This section is from the book "Business Finance", by William Henry Lough. Also available from Amazon: Business Finance, A Practical Study of Financial Management in Private Business Concerns.
In an effort to overcome the disadvantages incident to the partnership relation, many enterprises, especially in Great Britain and the British colonies, have been organized as "joint-stock" companies, which may be briefly defined as a form of limited partnership. In the United States, as we shall see, this movement, though of some importance, has not gone very far because of the superior advantages of the corporate form.

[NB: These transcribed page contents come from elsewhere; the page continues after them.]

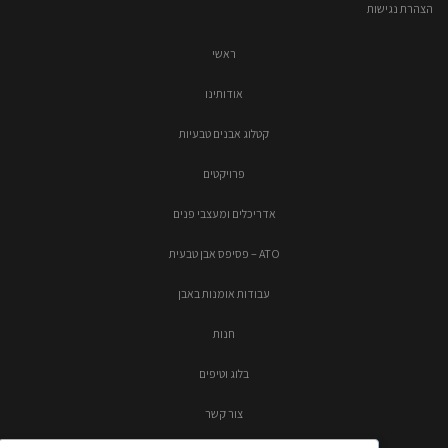
הצהרת נגישות
ראשי
אודותינו
קטלוג אבנים טבעיות
פרויקטים
אדריכלים ומעצבי פנים
ATO – פסיפס אבן טבעית
עבודות אומנות באבן
חנות
בלוג וטיפים
צור קשר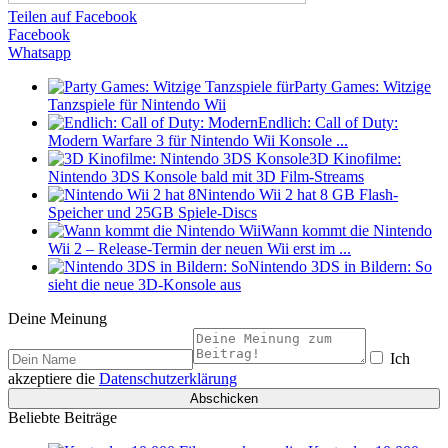
Teilen auf Facebook
Facebook
Whatsapp
Party Games: Witzige
Tanzspiele für Nintendo Wii
Endlich: Call of Duty:
Modern Warfare 3 für Nintendo Wii Konsole ...
3D Kinofilme:
Nintendo 3DS Konsole bald mit 3D Film-Streams
Nintendo Wii 2 hat 8 GB Flash-
Speicher und 25GB Spiele-Discs
Wann kommt die Nintendo
Wii 2 – Release-Termin der neuen Wii erst im ...
Nintendo 3DS in Bildern: So
sieht die neue 3D-Konsole aus
Deine Meinung
Ich
akzeptiere die
Datenschutzerklärung
Beliebte Beiträge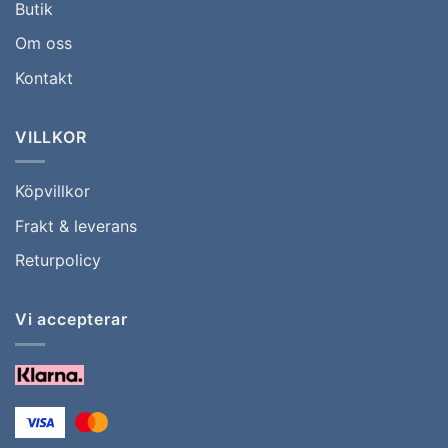
Butik
Om oss
Kontakt
VILLKOR
Köpvillkor
Frakt & leverans
Returpolicy
Vi accepterar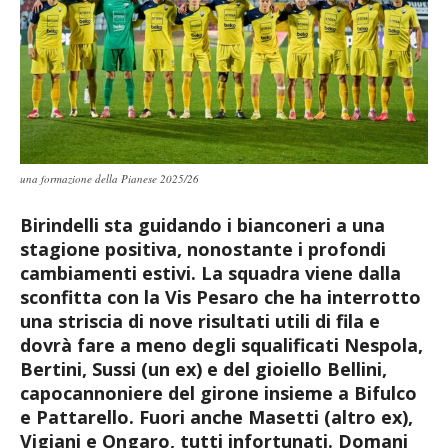
una formazione della Pianese 2025/26
Birindelli sta guidando i bianconeri a una
stagione positiva, nonostante i profondi
cambiamenti estivi. La squadra viene dalla
sconfitta con la Vis Pesaro che ha interrotto
una striscia di nove risultati utili di fila e
dovrà fare a meno degli squalificati Nespola,
Bertini, Sussi (un ex) e del gioiello Bellini,
capocannoniere del girone insieme a Bifulco
e Pattarello. Fuori anche Masetti (altro ex),
Vigiani e Ongaro, tutti infortunati. Domani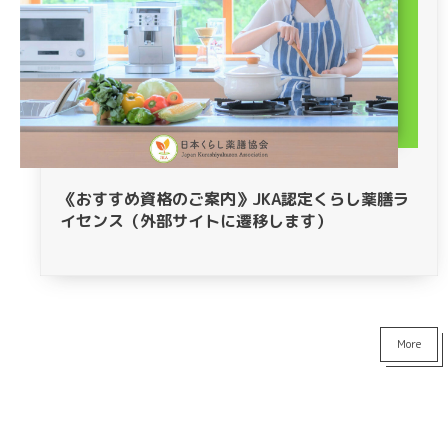
《おすすめ資格のご案内》JKA認定くらし薬膳ラ
イセンス（外部サイトに遷移します）
More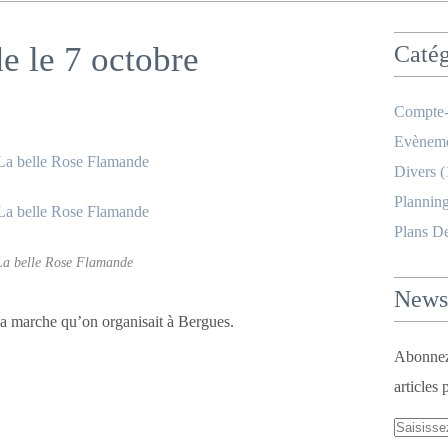
 le 7 octobre
Catég
Compte-
Evèneme
Divers
(
Planning
Plans D
La belle Rose Flamande
Newsl
la marche qu’on organisait à Bergues.
Abonnez-
articles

A limited partnership may only be formed under special laws. It differs from an ordinary partnership in that one or more of its partners are silent or inactive; they share in the profits but take no part in the management of the business. The liability of these partners is limited to the amount actually invested by them in the business. These partners whose liability is limited are called special partners in contradistinction to the her general partners. To secure this restricted liability it necessary to comply closely with the statutory provisions. The procedure necessary to form a limited partnership is almost as formal as the incorporation of a stock company, and failure to observe the required formalities may result in making the special partners liable as general partners. Sometimes it is attempted to secure the benefits of this limited liability without complying with the state law. In such case, the individual who invests his money keeps the matter secret and is known as a dormant or "sleeping" partner. If the arrangement is discovered, he would be liable in exactly the same way and to the same extent as an active partner.